Governance priorities for Investors

    Message From Susan Street Whaley

    Susan Street Whaley

    Susan Street Whaley

    Chief Legal Officer and Secretary

    At P&G, we serve nearly five billion people around the world with one of the strongest portfolios of trusted, quality, and leadership brands. How we serve the world’s consumers matters, and we have committed – publicly and within – to doing what is right and to being a good corporate citizen. A sustainably strong business depends on maintaining trust, and that requires adopting strong ethical and compliance standards and ensuring strong Board leadership and oversight. That is why Good Governance is the foundation for everything we do, including our ESG work — the base from which it all builds — rather than a separate focus area. From long experience, we know that a sustainably strong business depends on maintaining strong ethical, compliance and quality standards. It is equally true that for all our citizenship work to be credible and impactful, it must be firmly rooted in our Purpose, Values and Principles.

    Our Commitment to Good Governance

    From experience, built over nearly 185 years, we know that a sustainably strong business depends on maintaining strong ethical, compliance and quality standards. It is equally true that for our ESG work to be credible and impactful, it must be firmly rooted in our Purpose, Values and Principles (PVPs). Most critical though, is that our PVPs and standards come to life, by forming the basis through which our employees do their work to improve consumers’ lives each and every day.

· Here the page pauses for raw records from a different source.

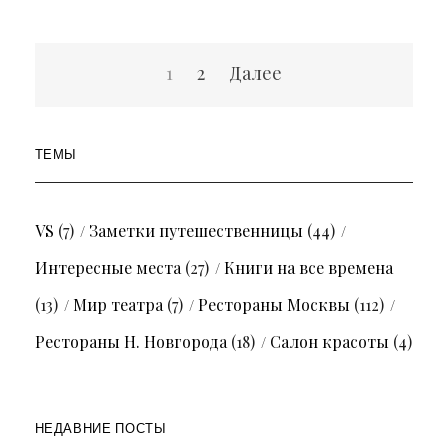
Пагинация
1
2
Далее
записей
ТЕМЫ
VS
(7)
Заметки путешественницы
(44)
Интересные места
(27)
Книги на все времена
(13)
Мир театра
(7)
Рестораны Москвы
(112)
Рестораны Н. Новгорода
(18)
Салон красоты
(4)
НЕДАВНИЕ ПОСТЫ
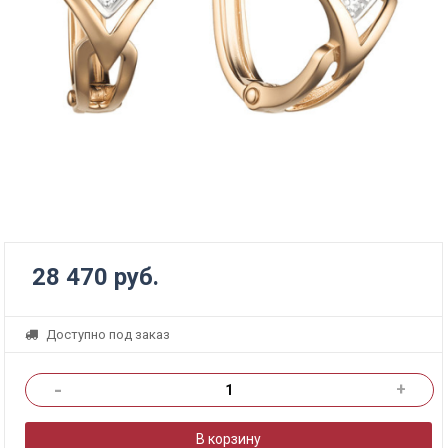
28 470 руб.
Доступно под заказ
-
+
В корзину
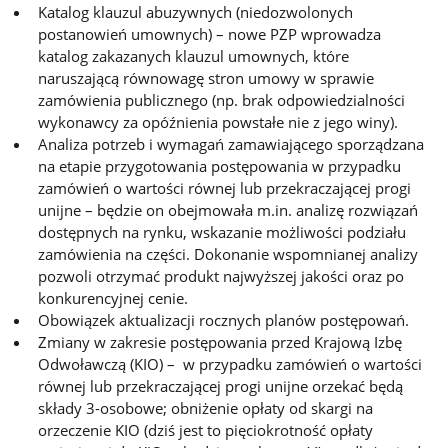
Katalog klauzul abuzywnych (niedozwolonych
postanowień umownych) – nowe PZP wprowadza
katalog zakazanych klauzul umownych, które
naruszającą równowagę stron umowy w sprawie
zamówienia publicznego (np. brak odpowiedzialności
wykonawcy za opóźnienia powstałe nie z jego winy).
Analiza potrzeb i wymagań zamawiającego sporządzana
na etapie przygotowania postępowania w przypadku
zamówień o wartości równej lub przekraczającej progi
unijne – będzie on obejmowała m.in. analizę rozwiązań
dostępnych na rynku, wskazanie możliwości podziału
zamówienia na części. Dokonanie wspomnianej analizy
pozwoli otrzymać produkt najwyższej jakości oraz po
konkurencyjnej cenie.
Obowiązek aktualizacji rocznych planów postępowań.
Zmiany w zakresie postępowania przed Krajową Izbę
Odwoławczą (KIO) – w przypadku zamówień o wartości
równej lub przekraczającej progi unijne orzekać będą
składy 3-osobowe; obniżenie opłaty od skargi na
orzeczenie KIO (dziś jest to pięciokrotność opłaty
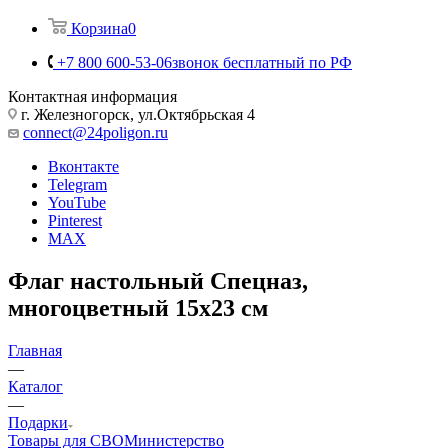
Корзина
0
+7 800 600-53-06
звонок бесплатный по РФ
Контактная информация
г. Железногорск, ул.Октябрьская 4
connect@24poligon.ru
Вконтакте
Telegram
YouTube
Pinterest
MAX
Флаг настольный Спецназ,
многоцветный 15х23 см
Главная
—
Каталог
—
Подарки
Товары для СВО
Министерство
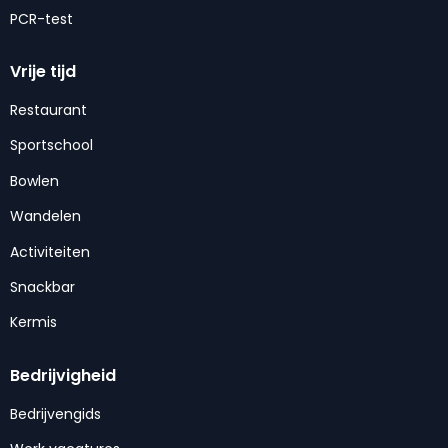
PCR-test
Vrije tijd
Restaurant
Sportschool
Bowlen
Wandelen
Activiteiten
Snackbar
Kermis
Bedrijvigheid
Bedrijvengids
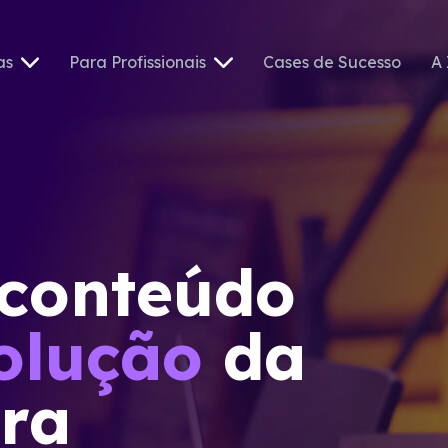
as
Para Profissionais
Cases de Sucesso
A 
 conteúdo
olução
da
ira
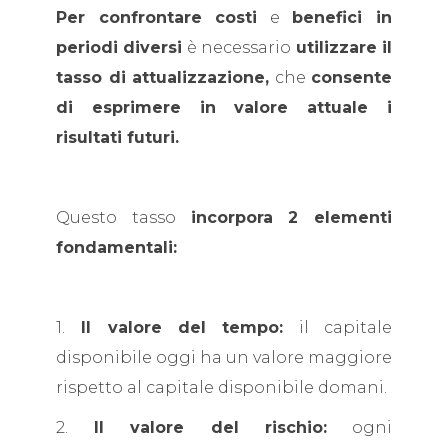
Per confrontare costi
e
benefici in
periodi diversi
è necessario
utilizzare il
tasso di attualizzazione,
che
consente
di esprimere in valore attuale i
risultati futuri.
Questo tasso
incorpora 2 elementi
fondamentali:
1.
Il valore del tempo:
il capitale
disponibile oggi ha un valore maggiore
rispetto al capitale disponibile domani.
2.
Il valore del rischio:
ogni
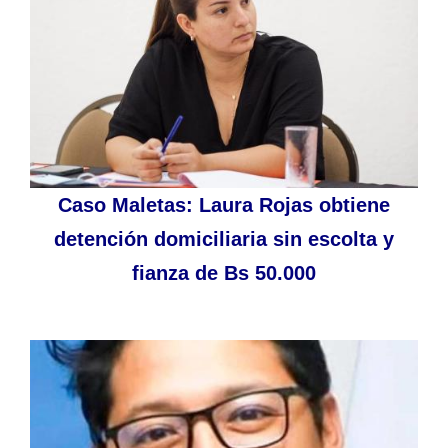
Caso Maletas: Laura Rojas obtiene
detención domiciliaria sin escolta y
fianza de Bs 50.000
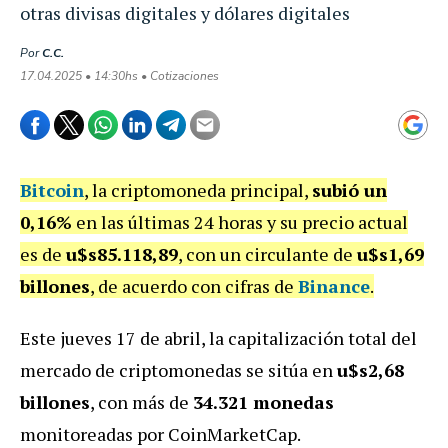
otras divisas digitales y dólares digitales
Por
C.C.
17.04.2025 • 14:30hs • Cotizaciones
Bitcoin
, la criptomoneda principal,
subió un
0,16%
en las últimas 24 horas y su precio actual
es de
u$s85.118,89
, con un circulante de
u$s1,69
billones
, de acuerdo con cifras de
Binance
.
Este jueves 17 de abril, la capitalización total del
mercado de criptomonedas se sitúa en
u$s2,68
billones
, con más de
34.321 monedas
monitoreadas por CoinMarketCap.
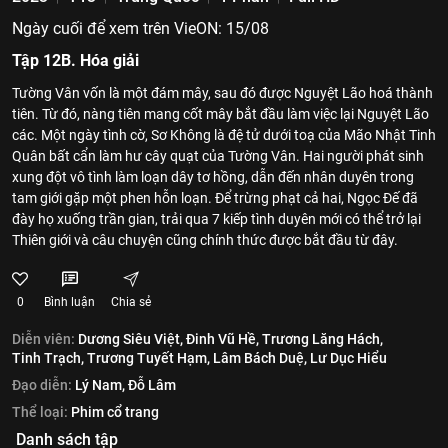
Ngày cuối để xem trên VieON: 15/08
Tập 12B. Hóa giải
Tường Vân vốn là một đám mây, sau đó được Nguyệt Lão hoá thành
tiên. Từ đó, nàng tiên mang cốt mây bắt đầu làm việc lại Nguyệt Lão
các. Một ngày tình cờ, Sơ Không là đệ tử dưới toạ của Mão Nhật Tinh
Quân bất cẩn làm hư cây quạt của Tường Vân. Hai người phát sinh
xung đột vô tình làm loạn dây tơ hồng, dẫn đến nhân duyên trong
tam giới gặp một phen hỗn loạn. Để trừng phạt cả hai, Ngọc Đế đã
đày họ xuống trần gian, trải qua 7 kiếp tình duyên mới có thể trở lại
Thiên giới và câu chuyện cũng chính thức được bắt đầu từ đây.
0
Bình luận
Chia sẻ
Diễn viên:
Dương Siêu Việt,
Đinh Vũ Hề,
Trương Lăng Hách,
Tinh Trạch,
Trương Tuyết Hạm,
Lâm Bách Duệ,
Lư Dục Hiểu
Đạo diễn:
Lý Nam,
Đỗ Lâm
Thể loại:
Phim cổ trang
Danh sách tập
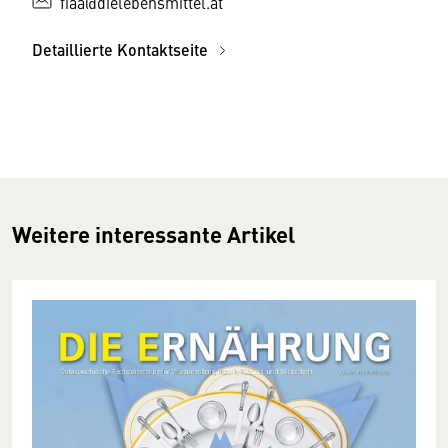
fiaa@dielebensmittel.at
Detaillierte Kontaktseite
Weitere interessante Artikel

    Board Structure & Composition

    • Highly engaged Board with strong gender and ethnic diversity, skills, and experience
    • Four Board Committees comprised of independent Directors
    • Annual assessment and determination of optimal Board leadership structure
    • Active and engaged Lead Director has significant role, strong autonomy, and meaningful governance duties
    • Executive sessions of the independent Directors at every regular meeting of the Board, without management present
    • Annual Board and Committee self-assessments, including one-on-one reviews with individual Directors to ensure thoughtful, candid feedback
    • Independent Director evaluation of Chairman and CEO and continuous Director feedback

    Board Operations & Oversight

    • Full Board oversees the development and execution of the Company’s strategic plans
    • Committee core areas of focus include financial integrity and legal compliance (Audit), corporate governance (G&PR), compensation and succession planning (C&LD), and innovation strategy (I&T)
    • Annual Board discussion of key significant risks identified in the Company’s enterprise risk management process
    • Board oversight and ongoing engagement with senior executives on key ESG matters, including cybersecurity (Audit), organizational diversity and gender pay equity (C&LD), community impact, environmental sustainability, and responsible sourcing practices (G&PR), and sustainable innovation (I&T).
    • Directors participate in focused sessions on emerging topics
    • Directors have significant interaction with senior business leaders and access to other employees as desired
    • Directors have ability to hire outside experts and consultants and to conduct independent investigations

    Shareholder Rights & Engagement

    • Proxy access for Director nominees, available to a shareholder, or group of up to 20 shareholders, holding 3% of the Company’s common stock for at least 3 years
    • All Directors elected annually
    • Simple majority voting standard for all uncontested Director elections
    • Shareholder right to call special meetings
    • Ongoing shareholder engagement
    • Shareholder ability to contact Directors

    Governance Best Practices

    • Clawback policy permits the Company to recoup certain compensation payments in the event of a significant restatement of financial results for any reason
    • Insider Trading Policy prohibits Directors, senior executives, and other designated employees from engaging in any pledging, short sales, or hedging investments involving Company stock
    • CEO, senior executives, and Directors required to own shares or RSUs at multiples of their salaries or annual retainer
    • Retirement age and term limit for Directors
    • Ongoing Board assessment and refreshment led by the G&PR Committee
    • Policies consistent with the Investor Stewardship Group’s Corporate Governance Principles
    • Signatory to Commonsense Corporate Governance Principles 2.0
    • Board policy limits Director membership on other public company boards

    Shareholder Engagement

    We value our relationships with all our shareholders. Engagement builds mutual understanding and a basis for progress, and the input we receive from our shareholders impacts and informs our corporate practices. The Company’s top 100 institutional shareholders collectively own over 50% of the Company’s outstanding shares of common stock, and we generally focus our proactive outreach efforts on these shareholders. These engagements have included members of our senior management, investor relations team, and subject matter experts from the Company, as well as Directors. We also solicit off-cycle, follow-up engagements where we believe further discussion and feedback on our actions would be beneficial. Our team is available via Investor Relations or the Corporate Secretary’s Office (CSO).